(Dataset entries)
═══
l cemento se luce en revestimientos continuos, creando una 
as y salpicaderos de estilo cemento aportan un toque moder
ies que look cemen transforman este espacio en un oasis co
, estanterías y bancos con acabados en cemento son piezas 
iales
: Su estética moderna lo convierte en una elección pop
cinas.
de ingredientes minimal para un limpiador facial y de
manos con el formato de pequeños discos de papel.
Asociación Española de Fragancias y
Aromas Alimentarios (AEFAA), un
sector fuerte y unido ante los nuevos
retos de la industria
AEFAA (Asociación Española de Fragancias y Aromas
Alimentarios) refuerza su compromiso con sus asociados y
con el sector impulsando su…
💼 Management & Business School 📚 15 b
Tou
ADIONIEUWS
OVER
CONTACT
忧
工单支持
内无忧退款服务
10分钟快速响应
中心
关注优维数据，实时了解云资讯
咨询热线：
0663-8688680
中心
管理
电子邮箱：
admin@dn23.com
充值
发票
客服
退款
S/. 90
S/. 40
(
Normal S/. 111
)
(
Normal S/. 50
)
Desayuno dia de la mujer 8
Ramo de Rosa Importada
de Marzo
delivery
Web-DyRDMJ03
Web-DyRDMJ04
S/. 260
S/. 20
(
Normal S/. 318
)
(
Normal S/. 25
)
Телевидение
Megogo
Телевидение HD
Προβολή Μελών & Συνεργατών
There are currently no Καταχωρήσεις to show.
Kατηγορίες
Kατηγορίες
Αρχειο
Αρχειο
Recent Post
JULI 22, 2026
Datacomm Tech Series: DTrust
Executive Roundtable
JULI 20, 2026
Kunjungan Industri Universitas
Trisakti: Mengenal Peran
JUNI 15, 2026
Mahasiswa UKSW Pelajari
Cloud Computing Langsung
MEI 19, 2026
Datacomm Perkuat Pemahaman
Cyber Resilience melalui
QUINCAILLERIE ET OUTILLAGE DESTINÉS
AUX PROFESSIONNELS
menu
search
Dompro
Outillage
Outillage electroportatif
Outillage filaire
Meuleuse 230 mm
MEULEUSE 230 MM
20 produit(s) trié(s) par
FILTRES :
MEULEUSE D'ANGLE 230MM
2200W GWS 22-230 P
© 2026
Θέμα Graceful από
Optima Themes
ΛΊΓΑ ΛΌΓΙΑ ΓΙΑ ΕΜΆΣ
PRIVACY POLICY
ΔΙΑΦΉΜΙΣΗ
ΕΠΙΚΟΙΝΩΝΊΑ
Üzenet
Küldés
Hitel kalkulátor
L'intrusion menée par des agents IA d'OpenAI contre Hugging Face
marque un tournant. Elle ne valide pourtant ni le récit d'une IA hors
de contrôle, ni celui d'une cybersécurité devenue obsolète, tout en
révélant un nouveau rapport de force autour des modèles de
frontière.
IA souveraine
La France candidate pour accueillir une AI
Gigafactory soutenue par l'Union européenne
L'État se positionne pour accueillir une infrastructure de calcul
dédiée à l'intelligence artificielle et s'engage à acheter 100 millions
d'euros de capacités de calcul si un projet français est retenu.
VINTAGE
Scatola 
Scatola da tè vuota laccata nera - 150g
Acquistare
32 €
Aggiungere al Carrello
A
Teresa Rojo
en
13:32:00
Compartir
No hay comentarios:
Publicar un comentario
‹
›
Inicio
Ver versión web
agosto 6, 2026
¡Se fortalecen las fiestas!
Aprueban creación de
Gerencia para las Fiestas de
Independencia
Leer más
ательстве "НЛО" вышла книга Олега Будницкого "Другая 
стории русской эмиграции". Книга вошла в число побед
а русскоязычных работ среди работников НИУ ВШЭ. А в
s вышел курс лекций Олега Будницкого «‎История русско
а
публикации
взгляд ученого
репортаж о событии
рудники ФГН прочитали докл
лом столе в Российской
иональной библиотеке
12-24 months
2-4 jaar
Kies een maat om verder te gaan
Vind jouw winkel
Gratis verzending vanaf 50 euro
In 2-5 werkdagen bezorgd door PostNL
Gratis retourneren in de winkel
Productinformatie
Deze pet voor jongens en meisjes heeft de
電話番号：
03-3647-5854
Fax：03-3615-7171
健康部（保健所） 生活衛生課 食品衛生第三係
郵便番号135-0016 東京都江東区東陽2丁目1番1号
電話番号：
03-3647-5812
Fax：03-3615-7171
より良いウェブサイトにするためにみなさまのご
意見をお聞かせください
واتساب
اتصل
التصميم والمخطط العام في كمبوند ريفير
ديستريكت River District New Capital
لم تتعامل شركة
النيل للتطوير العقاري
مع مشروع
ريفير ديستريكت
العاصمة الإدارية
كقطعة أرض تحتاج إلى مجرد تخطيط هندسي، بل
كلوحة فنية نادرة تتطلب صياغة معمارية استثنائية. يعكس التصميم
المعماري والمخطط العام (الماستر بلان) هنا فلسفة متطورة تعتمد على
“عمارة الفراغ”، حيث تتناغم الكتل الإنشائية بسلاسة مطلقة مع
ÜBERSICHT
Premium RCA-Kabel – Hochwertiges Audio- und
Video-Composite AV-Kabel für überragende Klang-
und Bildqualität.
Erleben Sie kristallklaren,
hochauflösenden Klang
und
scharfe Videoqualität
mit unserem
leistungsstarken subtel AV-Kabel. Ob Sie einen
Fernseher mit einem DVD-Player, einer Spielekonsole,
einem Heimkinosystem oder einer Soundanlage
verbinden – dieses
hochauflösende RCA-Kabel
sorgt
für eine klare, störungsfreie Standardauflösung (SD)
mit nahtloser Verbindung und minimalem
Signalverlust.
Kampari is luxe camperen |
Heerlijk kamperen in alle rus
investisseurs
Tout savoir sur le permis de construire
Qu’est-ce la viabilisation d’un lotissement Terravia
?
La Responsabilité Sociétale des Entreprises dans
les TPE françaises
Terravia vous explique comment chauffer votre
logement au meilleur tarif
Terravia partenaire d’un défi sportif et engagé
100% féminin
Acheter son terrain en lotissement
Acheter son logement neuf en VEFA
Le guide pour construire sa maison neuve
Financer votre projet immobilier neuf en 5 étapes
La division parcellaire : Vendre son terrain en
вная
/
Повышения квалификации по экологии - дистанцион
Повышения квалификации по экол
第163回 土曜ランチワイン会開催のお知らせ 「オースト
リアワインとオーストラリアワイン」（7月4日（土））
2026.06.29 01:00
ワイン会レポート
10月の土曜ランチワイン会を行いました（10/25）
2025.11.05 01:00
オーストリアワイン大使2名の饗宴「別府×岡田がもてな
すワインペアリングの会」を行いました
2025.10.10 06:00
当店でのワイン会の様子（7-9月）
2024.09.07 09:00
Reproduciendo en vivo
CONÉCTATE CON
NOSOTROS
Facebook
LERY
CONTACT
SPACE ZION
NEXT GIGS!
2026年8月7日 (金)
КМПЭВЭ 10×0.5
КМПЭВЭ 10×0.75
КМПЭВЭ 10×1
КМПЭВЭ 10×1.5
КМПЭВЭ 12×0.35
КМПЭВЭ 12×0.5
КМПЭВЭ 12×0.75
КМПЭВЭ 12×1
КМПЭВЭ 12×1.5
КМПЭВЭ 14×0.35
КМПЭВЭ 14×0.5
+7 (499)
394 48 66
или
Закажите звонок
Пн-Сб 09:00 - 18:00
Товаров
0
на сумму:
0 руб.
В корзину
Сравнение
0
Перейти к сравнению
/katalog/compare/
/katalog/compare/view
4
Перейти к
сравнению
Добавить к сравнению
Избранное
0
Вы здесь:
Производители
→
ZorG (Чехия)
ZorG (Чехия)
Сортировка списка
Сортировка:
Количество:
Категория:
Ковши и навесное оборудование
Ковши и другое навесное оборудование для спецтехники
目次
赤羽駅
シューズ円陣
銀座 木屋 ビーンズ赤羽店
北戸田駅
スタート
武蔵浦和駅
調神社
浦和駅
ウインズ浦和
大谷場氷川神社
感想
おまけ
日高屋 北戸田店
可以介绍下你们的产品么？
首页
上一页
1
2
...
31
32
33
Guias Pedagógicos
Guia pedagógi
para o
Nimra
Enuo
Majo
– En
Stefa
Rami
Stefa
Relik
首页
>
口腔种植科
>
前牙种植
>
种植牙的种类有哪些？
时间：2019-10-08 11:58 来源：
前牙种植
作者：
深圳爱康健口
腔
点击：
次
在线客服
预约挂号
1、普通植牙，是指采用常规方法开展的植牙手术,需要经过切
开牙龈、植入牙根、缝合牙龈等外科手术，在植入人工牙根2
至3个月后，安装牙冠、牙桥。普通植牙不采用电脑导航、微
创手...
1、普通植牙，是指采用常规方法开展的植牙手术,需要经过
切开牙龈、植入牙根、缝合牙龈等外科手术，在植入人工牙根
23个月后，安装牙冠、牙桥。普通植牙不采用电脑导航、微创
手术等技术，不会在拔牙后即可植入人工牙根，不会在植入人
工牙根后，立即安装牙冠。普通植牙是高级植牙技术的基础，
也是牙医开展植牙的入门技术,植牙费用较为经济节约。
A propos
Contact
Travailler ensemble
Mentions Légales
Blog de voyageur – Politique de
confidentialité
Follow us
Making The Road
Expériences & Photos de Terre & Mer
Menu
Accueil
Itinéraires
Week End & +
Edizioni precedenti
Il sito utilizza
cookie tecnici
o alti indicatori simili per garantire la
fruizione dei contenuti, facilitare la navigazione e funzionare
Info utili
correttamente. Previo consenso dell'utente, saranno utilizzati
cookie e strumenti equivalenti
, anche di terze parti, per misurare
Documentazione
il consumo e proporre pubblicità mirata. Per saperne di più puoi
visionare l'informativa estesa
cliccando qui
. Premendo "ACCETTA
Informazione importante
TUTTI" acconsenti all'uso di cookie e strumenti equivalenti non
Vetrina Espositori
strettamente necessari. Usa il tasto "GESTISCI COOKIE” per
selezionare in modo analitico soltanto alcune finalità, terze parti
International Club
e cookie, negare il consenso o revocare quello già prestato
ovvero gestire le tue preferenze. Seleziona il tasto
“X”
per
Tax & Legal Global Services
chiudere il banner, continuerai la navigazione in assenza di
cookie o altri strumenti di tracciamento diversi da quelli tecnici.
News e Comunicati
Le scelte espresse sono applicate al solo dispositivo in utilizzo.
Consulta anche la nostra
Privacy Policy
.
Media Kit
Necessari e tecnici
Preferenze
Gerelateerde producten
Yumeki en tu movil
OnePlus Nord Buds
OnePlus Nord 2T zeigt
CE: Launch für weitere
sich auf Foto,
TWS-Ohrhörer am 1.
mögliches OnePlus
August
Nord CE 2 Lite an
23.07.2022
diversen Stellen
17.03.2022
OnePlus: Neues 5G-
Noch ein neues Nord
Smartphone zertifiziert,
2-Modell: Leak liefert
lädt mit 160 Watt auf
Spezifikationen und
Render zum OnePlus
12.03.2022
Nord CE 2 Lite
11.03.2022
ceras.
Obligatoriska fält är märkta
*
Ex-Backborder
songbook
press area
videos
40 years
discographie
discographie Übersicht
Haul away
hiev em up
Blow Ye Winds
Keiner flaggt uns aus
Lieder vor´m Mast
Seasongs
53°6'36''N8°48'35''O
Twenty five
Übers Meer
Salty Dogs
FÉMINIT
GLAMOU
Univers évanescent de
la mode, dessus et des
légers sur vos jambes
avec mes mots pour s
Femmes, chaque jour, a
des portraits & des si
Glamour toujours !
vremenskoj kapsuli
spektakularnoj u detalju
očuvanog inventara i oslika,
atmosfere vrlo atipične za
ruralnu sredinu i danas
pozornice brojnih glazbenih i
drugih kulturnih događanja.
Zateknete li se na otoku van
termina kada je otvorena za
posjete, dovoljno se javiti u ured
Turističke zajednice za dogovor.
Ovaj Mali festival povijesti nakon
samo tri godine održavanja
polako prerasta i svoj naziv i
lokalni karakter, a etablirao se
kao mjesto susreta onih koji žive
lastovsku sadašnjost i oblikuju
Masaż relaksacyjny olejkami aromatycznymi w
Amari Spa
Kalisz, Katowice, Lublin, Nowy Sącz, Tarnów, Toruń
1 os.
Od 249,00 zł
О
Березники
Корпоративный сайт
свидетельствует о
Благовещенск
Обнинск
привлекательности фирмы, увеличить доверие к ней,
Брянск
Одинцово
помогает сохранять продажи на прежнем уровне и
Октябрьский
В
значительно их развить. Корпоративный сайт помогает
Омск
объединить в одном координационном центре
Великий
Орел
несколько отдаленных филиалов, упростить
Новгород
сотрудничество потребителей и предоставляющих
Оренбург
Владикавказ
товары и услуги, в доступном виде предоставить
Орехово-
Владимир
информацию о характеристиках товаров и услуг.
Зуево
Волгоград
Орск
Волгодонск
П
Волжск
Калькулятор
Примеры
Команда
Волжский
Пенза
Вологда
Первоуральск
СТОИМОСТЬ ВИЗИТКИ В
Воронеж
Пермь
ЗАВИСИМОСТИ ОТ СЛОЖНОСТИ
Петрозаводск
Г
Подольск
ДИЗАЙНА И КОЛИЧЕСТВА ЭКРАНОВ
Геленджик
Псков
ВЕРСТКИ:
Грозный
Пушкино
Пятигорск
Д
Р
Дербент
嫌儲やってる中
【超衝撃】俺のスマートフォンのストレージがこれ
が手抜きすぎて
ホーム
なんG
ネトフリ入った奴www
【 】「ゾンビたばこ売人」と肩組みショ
═══
# [ABOUT THIS EXERCISE]
Scan the entries above for the line containing "mit unserem", and copy it and all lines after it exactly, down to and including the line containing "10月の土曜ランチワイン会を行いました（10/25）".

# [RESPONSE AREA]
mit unserem
leistungsstarken subtel AV-Kabel. Ob Sie einen
Fernseher mit einem DVD-Player, einer Spielekonsole,
einem Heimkinosystem oder einer Soundanlage
verbinden – dieses
hochauflösende RCA-Kabel
sorgt
für eine klare, störungsfreie Standardauflösung (SD)
mit nahtloser Verbindung und minimalem
Signalverlust.
Kampari is luxe camperen |
Heerlijk kamperen in alle rus
investisseurs
Tout savoir sur le permis de construire
Qu’est-ce la viabilisation d’un lotissement Terravia
?
La Responsabilité Sociétale des Entreprises dans
les TPE françaises
Terravia vous explique comment chauffer votre
logement au meilleur tarif
Terravia partenaire d’un défi sportif et engagé
100% féminin
Acheter son terrain en lotissement
Acheter son logement neuf en VEFA
Le guide pour construire sa maison neuve
Financer votre projet immobilier neuf en 5 étapes
La division parcellaire : Vendre son terrain en
вная
/
Повышения квалификации по экологии - дистанцион
Повышения квалификации по экол
第163回 土曜ランチワイン会開催のお知らせ 「オースト
リアワインとオーストラリアワイン」（7月4日（土））
2026.06.29 01:00
ワイン会レポート
10月の土曜ランチワイン会を行いました（10/25）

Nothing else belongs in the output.